Before white identity politics becomes less and less significant due to demographic changes, elites and their right-wing allies hope to weaponize whiteness in the interim to elect politicians who support anti-democratic and anti-egalitarian laws and measures, such as passing voter I.D. laws or appointing lifetime judges who are increasingly pro-business and anti-egalitarian. Consequently, it is in the interests of the anti-capitalist Left to inoculate enough white Americans, especially its working-class, against right-wing propaganda that appeals to white identity and racist demagoguery.

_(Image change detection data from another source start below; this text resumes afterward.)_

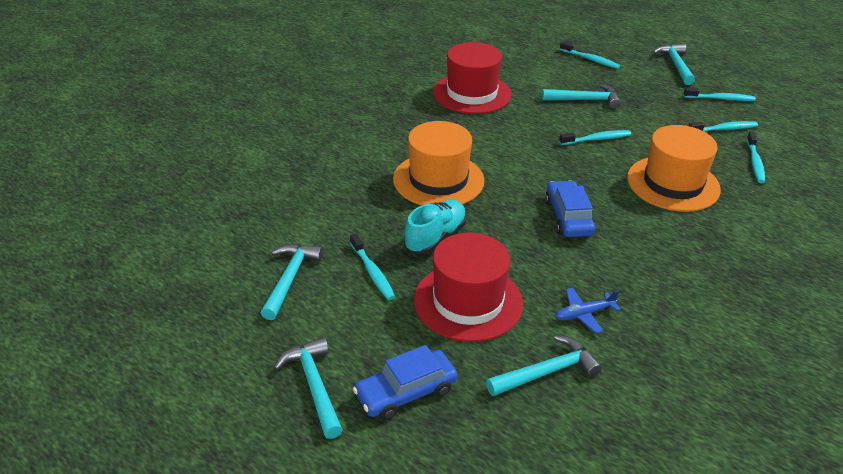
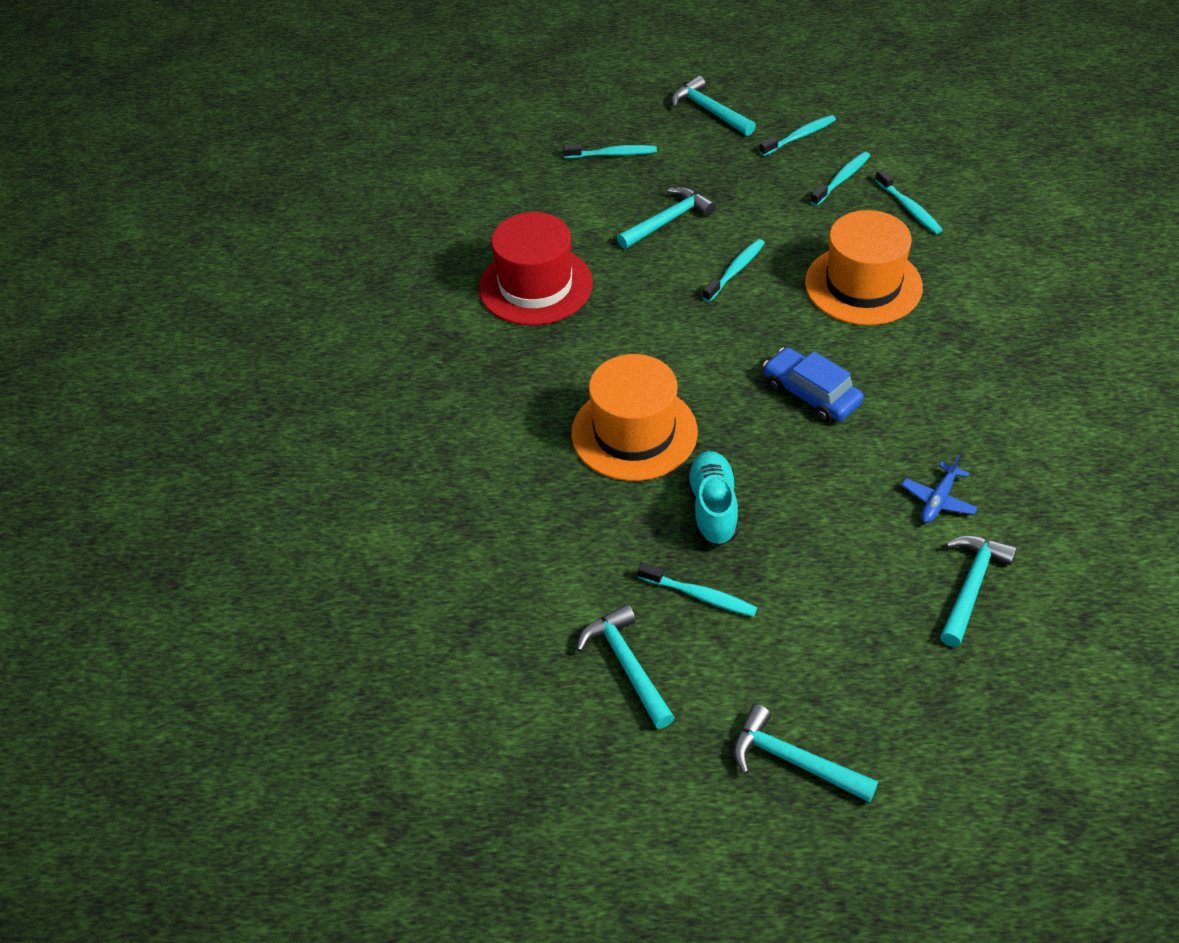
camera: 35 degrees left, 10 degrees up
blue car [353,345,458,420] -> none
red hat [414,233,523,342] -> none

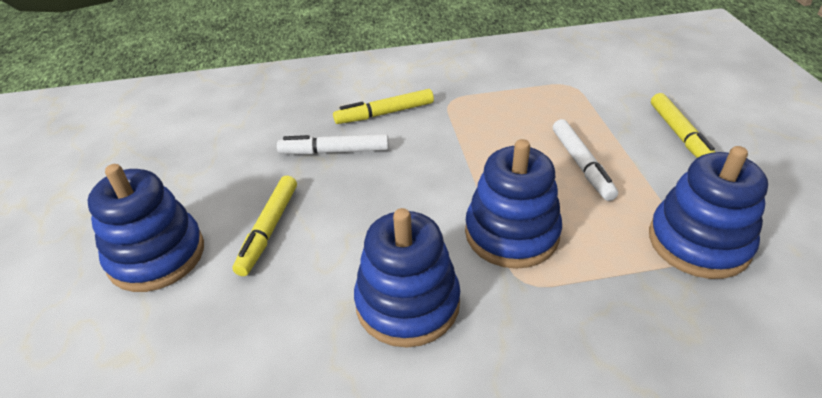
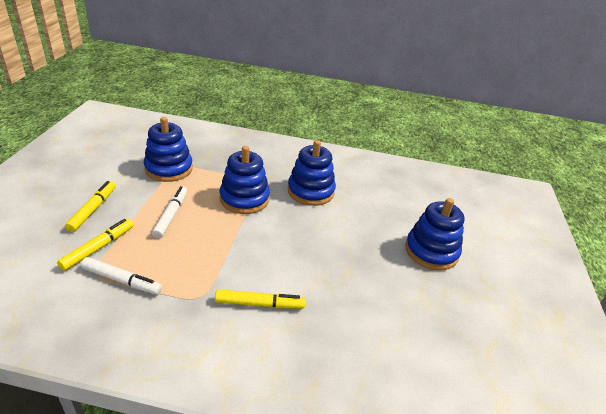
camera: 165 degrees left, 5 degrees down
yellow marker [233,176,297,276] -> yellow marker moved to [57,219,134,271]
white marker [277,134,389,155] -> white marker moved to [81,257,162,295]

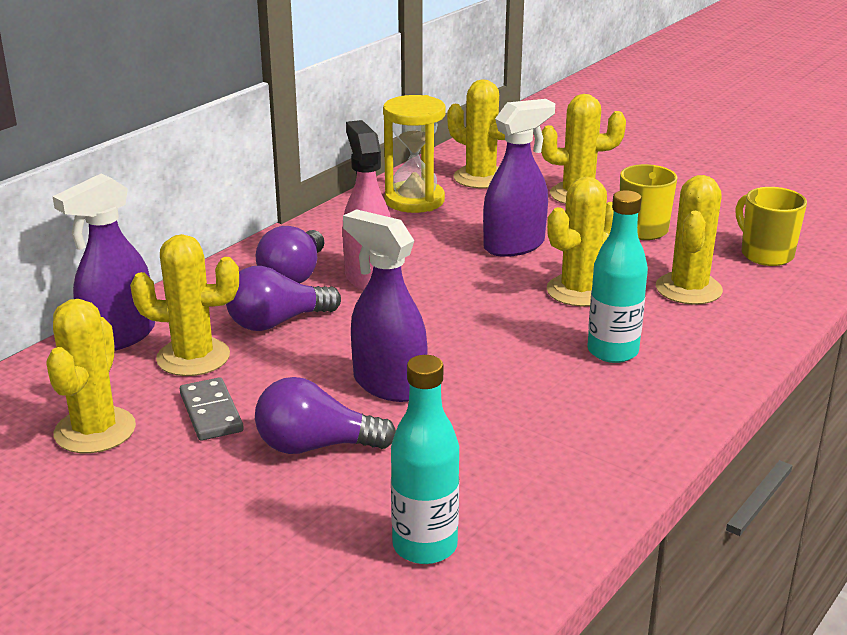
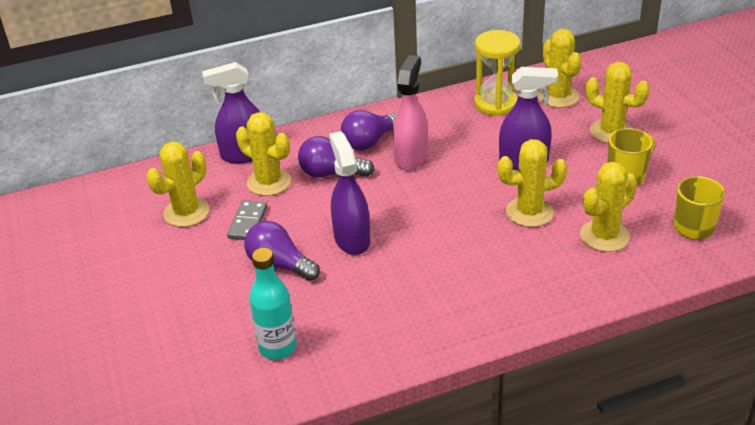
camera: 35 degrees right, 10 degrees up
turquoise bottle [588,190,648,363] -> none

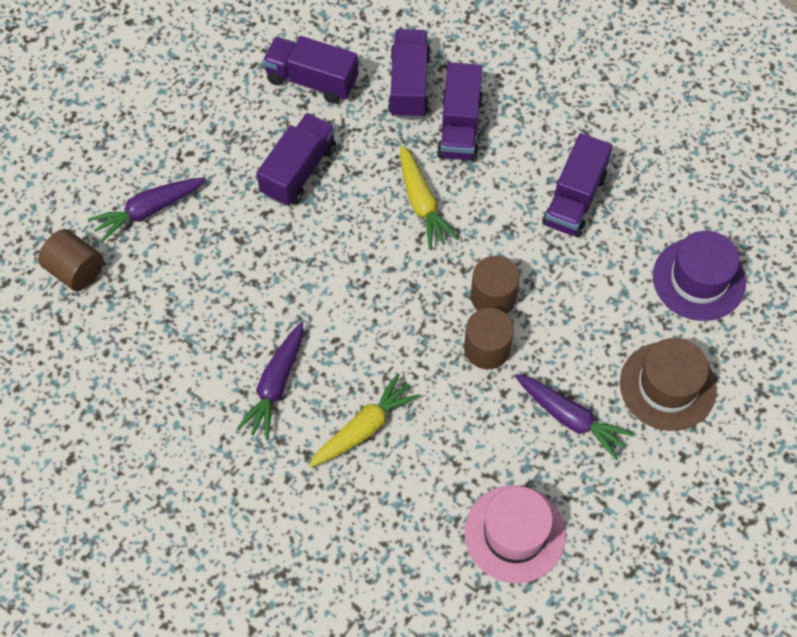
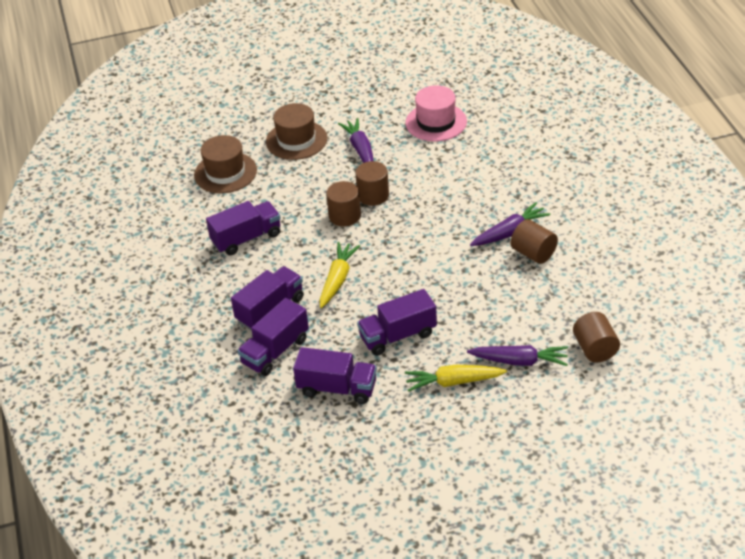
camera: 140 degrees left, 20 degrees down
purple truck [263,36,358,104] -> purple truck turned 45 degrees counterclockwise [293,347,377,404]
yellow carrot [309,373,420,467] -> yellow carrot moved to [405,364,507,392]
purple hat [653,231,746,321] -> brown hat [194,135,257,193]
none -> brown cylinder [511,219,558,264]

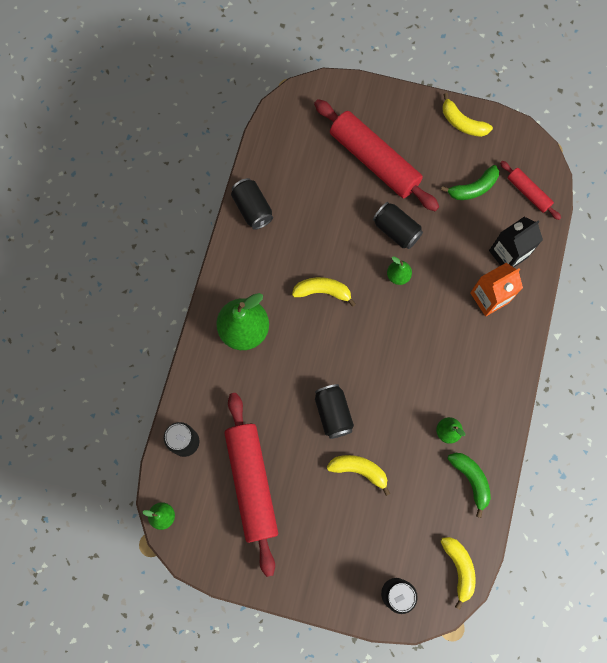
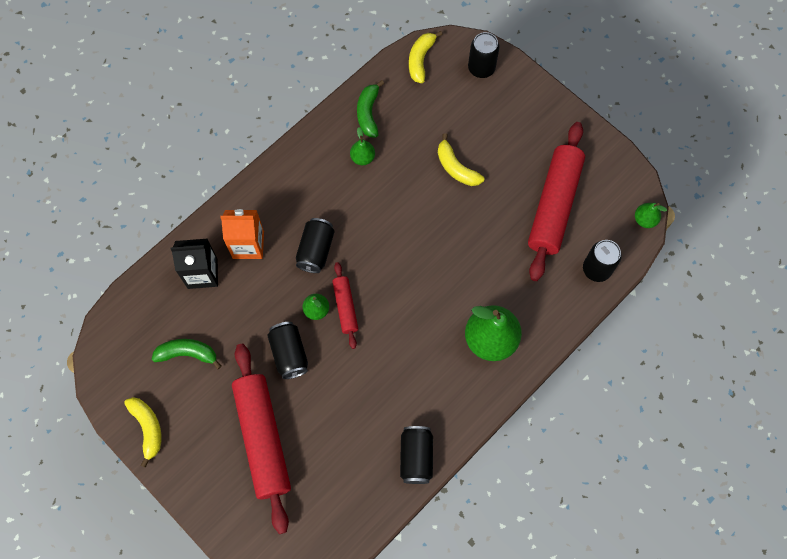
camera: 150 degrees left, 5 degrees down
yellow banana [292,277,356,307] -> none
black can [315,384,354,439] -> black can moved to [296,218,335,273]
red rolling pin [500,161,561,220] -> red rolling pin moved to [332,262,358,349]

One major way in doing this is through labor unions. Prior to deindustrialization and the purging of left-wing radicals from their memberships, unions had been a space in which different groups of people were drawn together, forced to see one another as allies rather than competitors. Radicals among them also pushed white union members to know more about issues surrounding capitalism and the importance of solidarity in the face of right-wing assault. This education was stopped once labor unions were gutted of their radicals by liberal reformers and when labor leaders themselves decided to allow its white members to maintain segregated unions and to essentially, retreat into their whiteness.

As white labor activists seek to rebuild unions to what they once were decades ago, they must also, make efforts to reinvent unions as not only organizations fighting for better wages but as entities that can educate workers on important issues like white supremacy. In Solidarity Divided: The Crisis in Organized Labor and a New Path Toward Social Justice, long-time labor activists and political thinkers, Bill Fletcher Jr. and Fernando Gapasin, argue “Membership education is largely conceptual and secondarily technical. It aims to provide a framework that members can use to analyze their experiences and guide actions in their own interests. Thus, it deals with the big picture.”

Whiteness is socially constructed and can be taken apart. If white radicals in the labor movement are serious about revolution, they must explain the dangers of white identity politics to white members in their community and in union spaces. Any hopes of building an anti-racist anti-colonialist economic and political system requires white radicals pushing other whites in identifying that progress for African Americans and other groups of color means all workers benefits.

“My rise does not involve your fall,” Du Bois once stated about the last time when a new economic and political system appeared to be on the horizon.